Hinter der Entwicklung von autonomen Fahrzeugen steht deswegen, zumindest für mich, eine doppelte Motivation: Erhöhung der Sicherheit des Fahrzeugs, das über rundum hochpräzise Sensorik den Verkehr besser als ein Mensch erfassen kann (aktive Sicherheit), und die Transformation des Automobils in fahrerlose Taxis, die von Passagieren gemeinsam benutzt werden können, statt die Autos 95% der Zeit am Straßenrand stehen zu lassen. Diese Utopie für die Stadt habe ich bereits einmal in Telepolis erläutert (Autopie: Autonome Fahrzeuge für Car-Sharing). Das ist die einzige vernünftige Lösung für eine Megalopolis wie Mexiko-Stadt, wo die in jedem Moment fahrenden Autos, Stoßstange an Stoßstange, 5.000 Autobahnkilometer füllen würden.

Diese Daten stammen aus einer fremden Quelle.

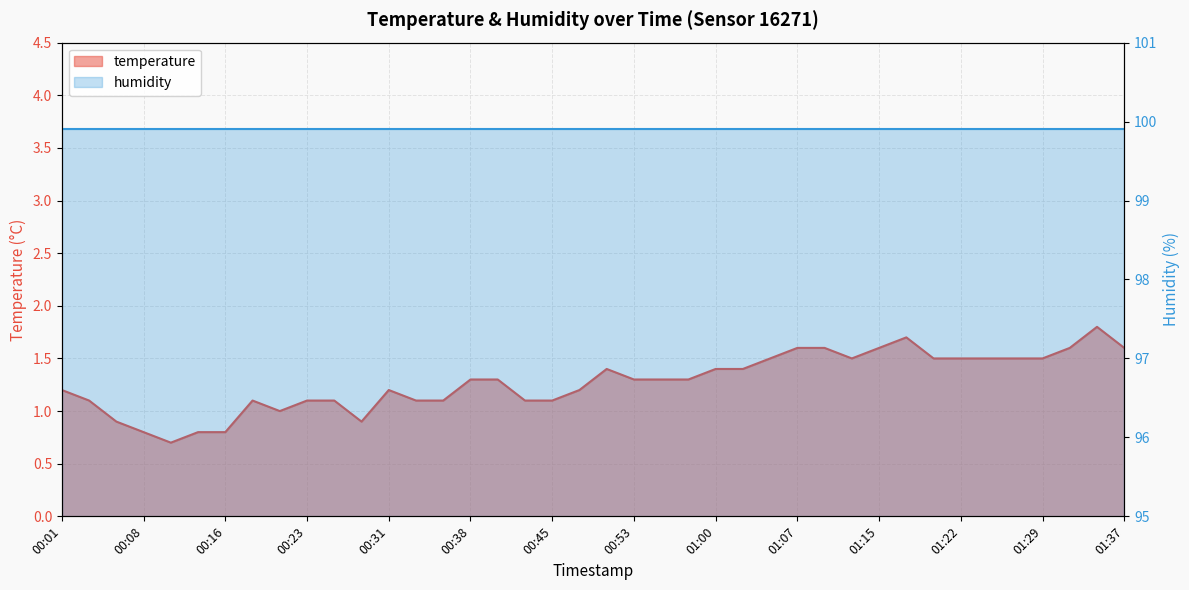

The value at 01:05 is 2.4. True or false?

False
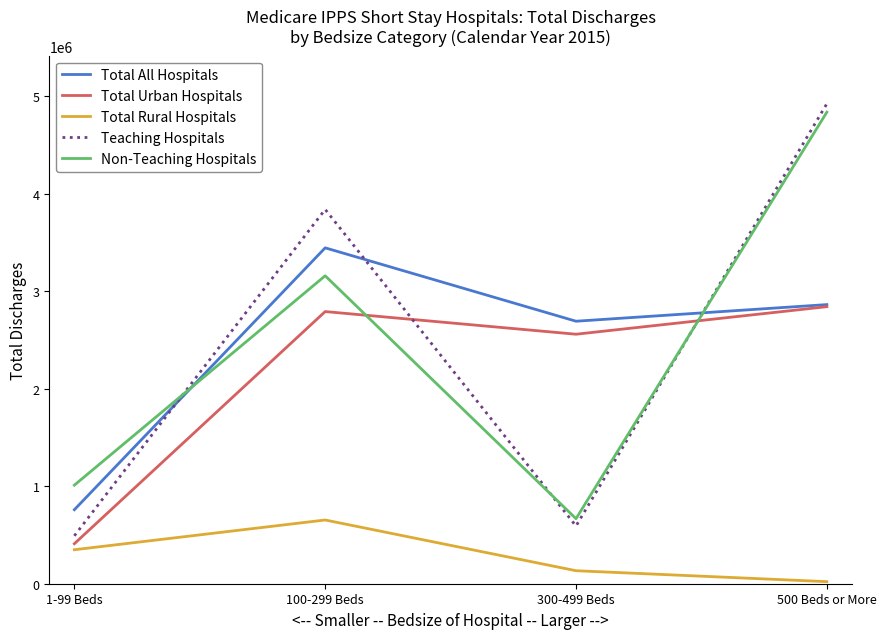

What is the minimum value for Total Rural Hospitals?

21224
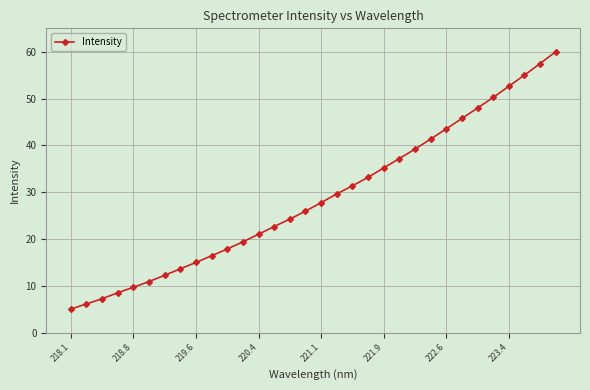

What is the value of the 10th point from the left?

16.4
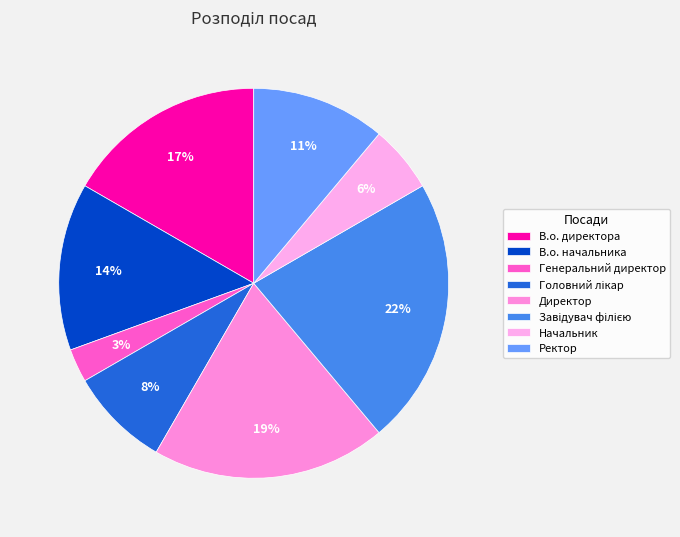

Combined, what portion of the pie is Головний лікар and В.о. начальника?

22.2%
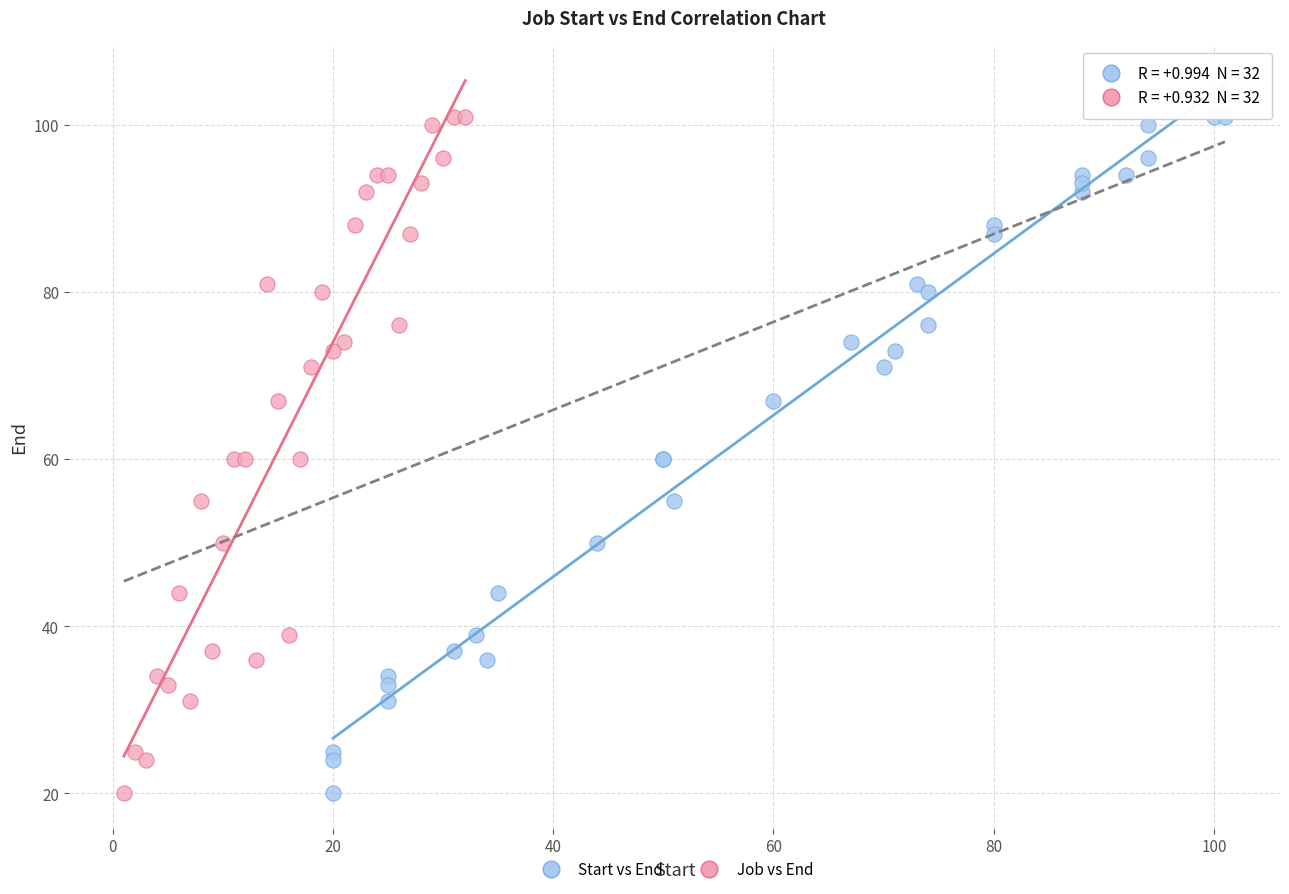

What are all the series names shown in the legend?

Start vs End, Job vs End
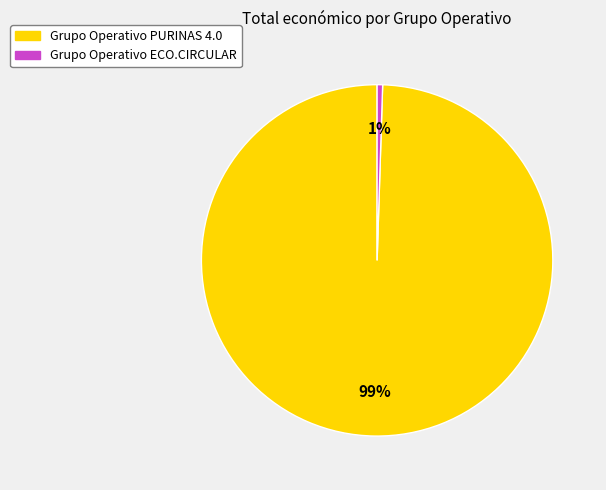

What percentage is the Grupo Operativo ECO.CIRCULAR slice, to the nearest percent?

1%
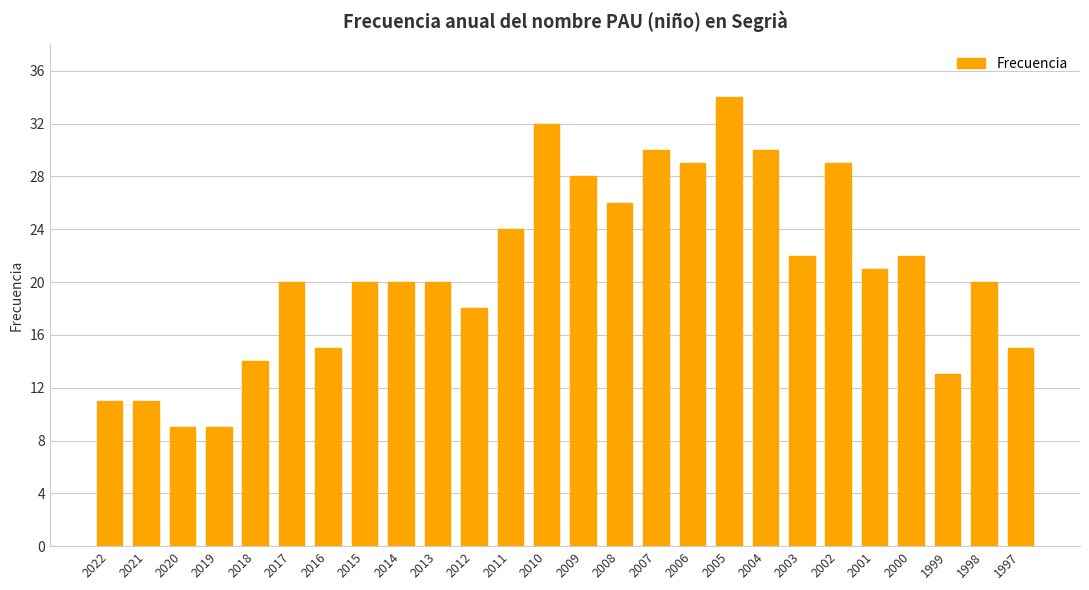

Reading right to left, transcribe all the data shown in this chart.

1997=15	1998=20	1999=13	2000=22	2001=21	2002=29	2003=22	2004=30	2005=34	2006=29	2007=30	2008=26	2009=28	2010=32	2011=24	2012=18	2013=20	2014=20	2015=20	2016=15	2017=20	2018=14	2019=9	2020=9	2021=11	2022=11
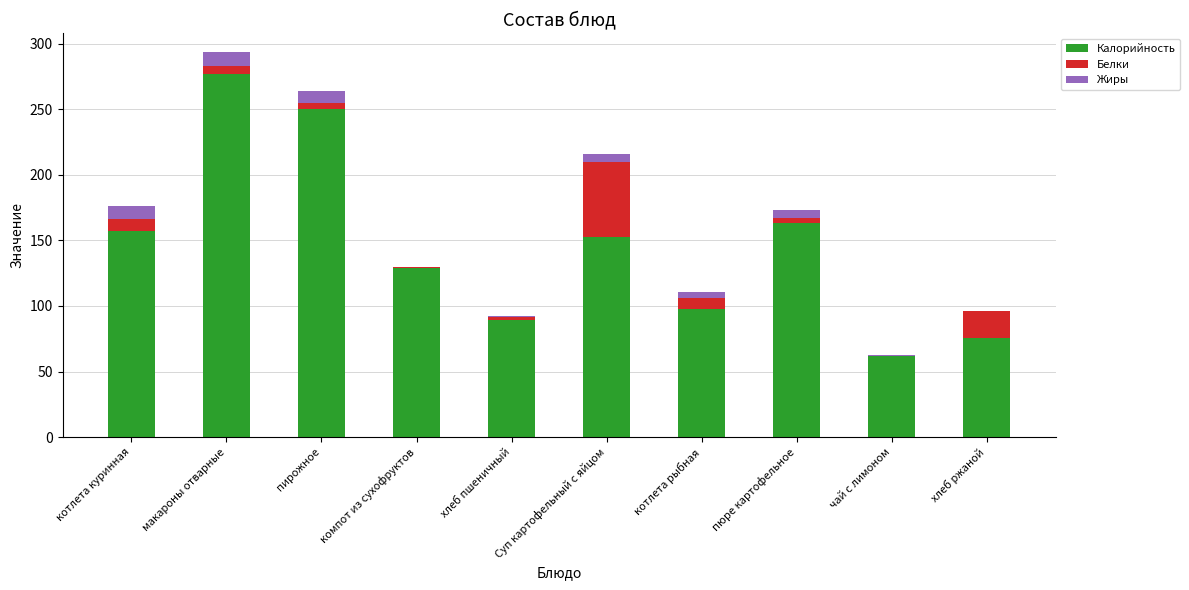

Where is Калорийность nearest to the value 169?

пюре картофельное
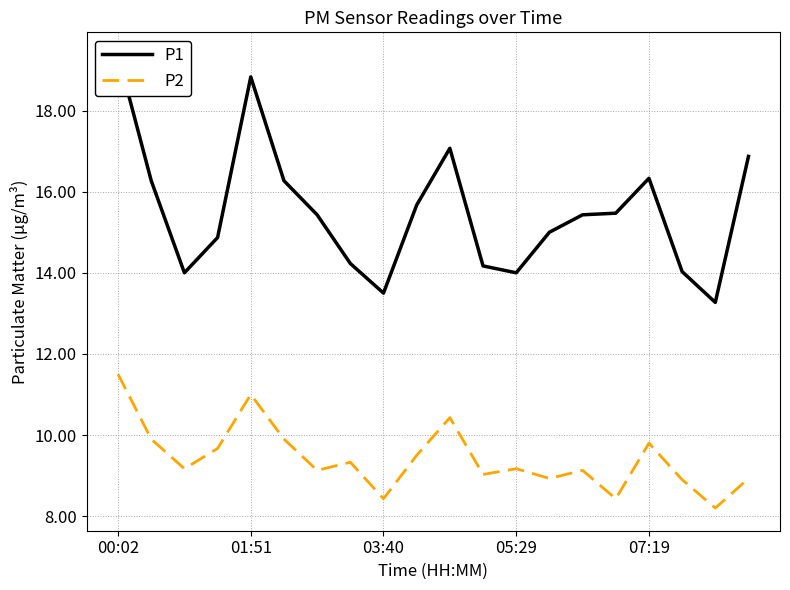

Rank the series at 00:02 from lowest to highest value.

P2, P1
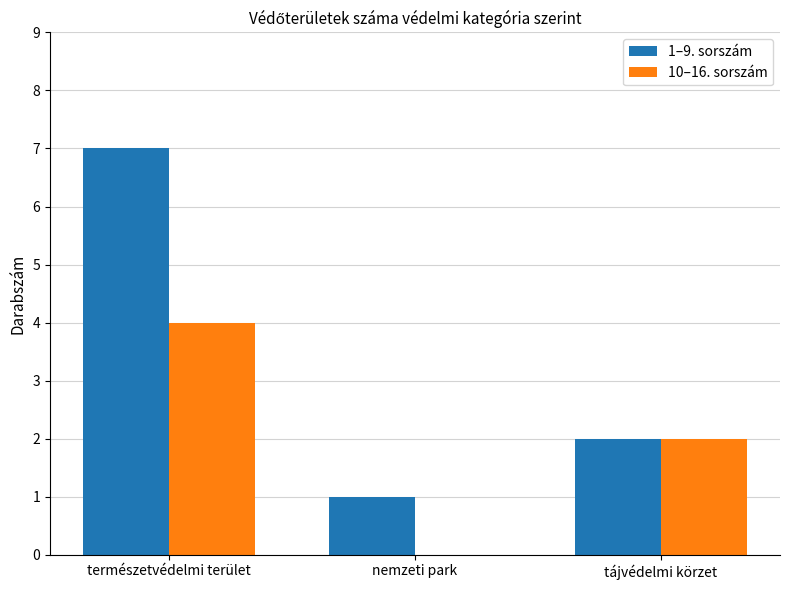

Where is 10–16. sorszám nearest to the value 2?

tájvédelmi körzet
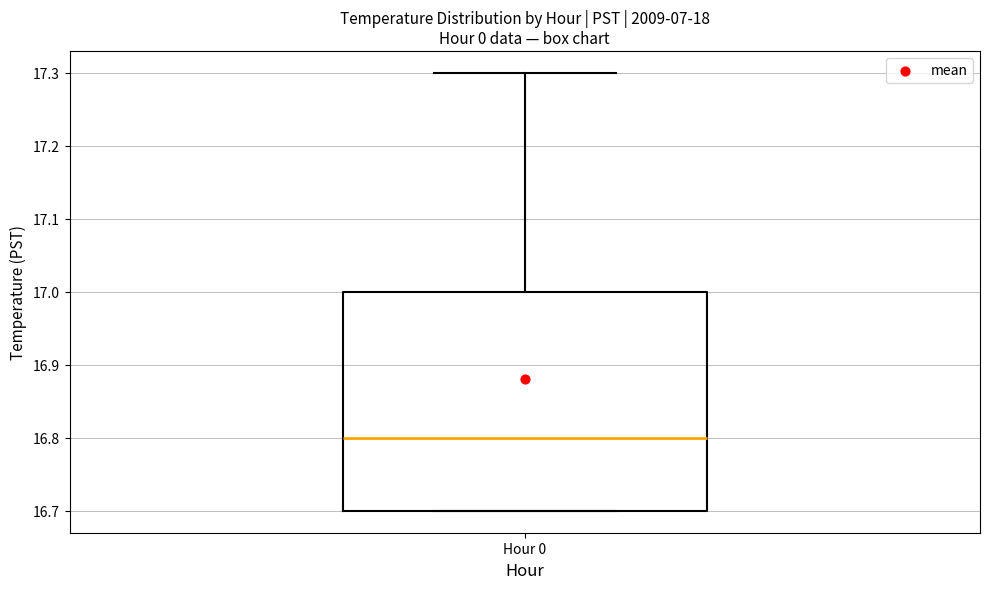

Transcribe this box plot: give where the median line is, the range the box spans, and where the two whiskers end, as read against the y-axis. The values are not printed on the chart, so give them approximately, as read against the axis.

median 16.8, box 16.7 to 17.0, whiskers 16.7 to 17.3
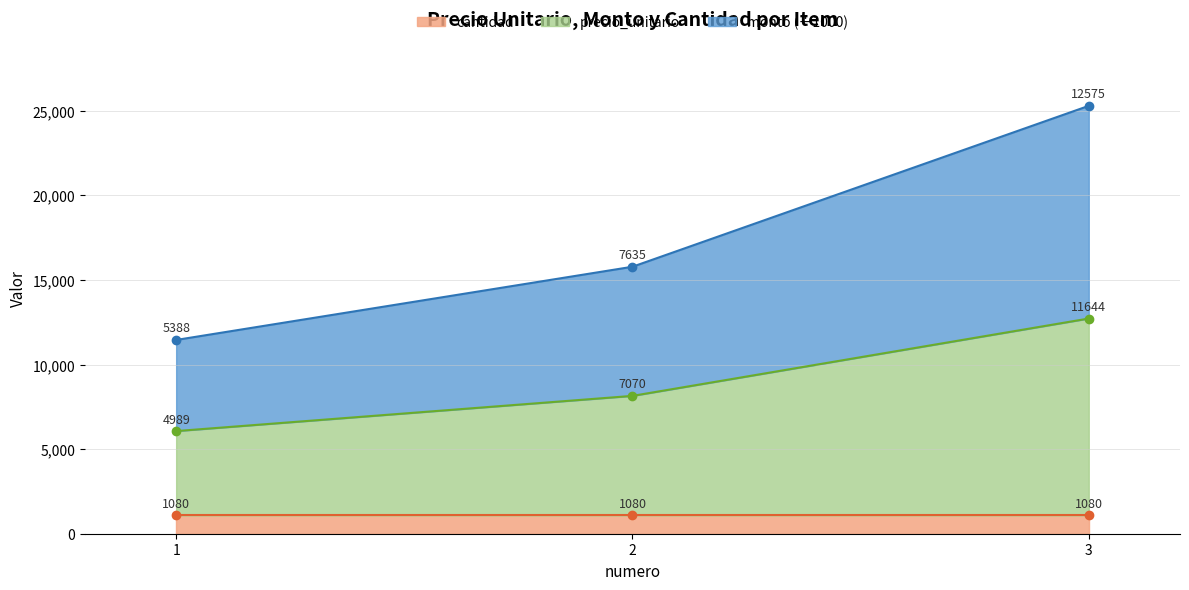

Rank the categories by precio_unitario value from lowest to highest.

1, 2, 3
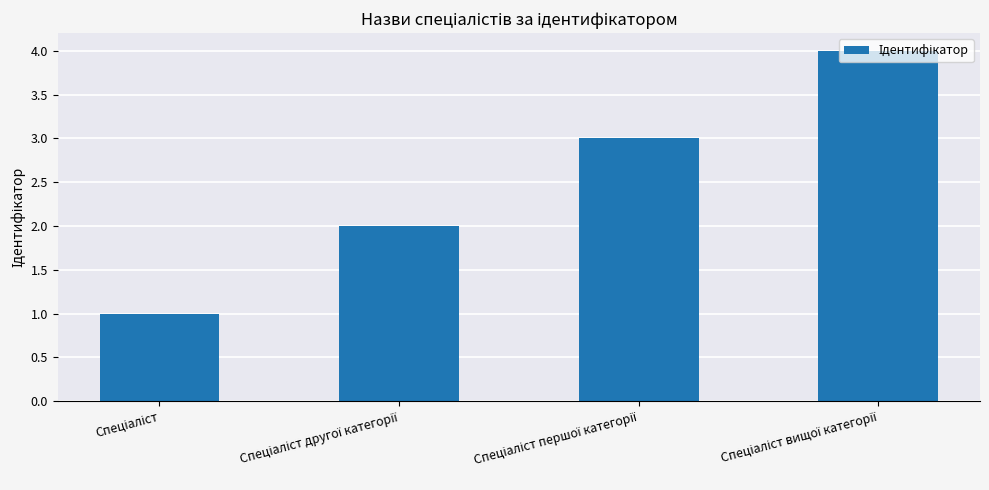

What is the maximum value shown in the chart?

4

Zusammenfassend wäre die Vision für autonome Fahrzeuge folgende: Erstens, wir bräuchten in der Stadt viel weniger Autos, wenn diese gemeinschaftlich benutzte Taxis wären und sich optimal mit den öffentlichen Verkehrsmitteln koordinieren könnten. Zweitens, wir können die Höchstgeschwindigkeit dann drastisch reduzieren, wodurch wir die Fahrzeuge automatisch sicherer machen könnten, da die Aufprallenergie deutlich zurückgehen würde. Trotzdem kämen wir alle schneller als heute ans Ziel, da der Verkehr wieder fließen würde.

Die vorhandenen Fahrzeuge könnten sich auch per Telekommunikation verständigen und eine "kollektive Fahrintelligenz" schaffen. Wenn ich außerdem im Fahrzeug lesen, mit dem Computer arbeiten oder sogar schlafen kann, dann ist die Zeit im Verkehr kein Problem. Die unproduktive Zeit des Selberfahrens verwandelt sich dann in Zeit für mich selbst.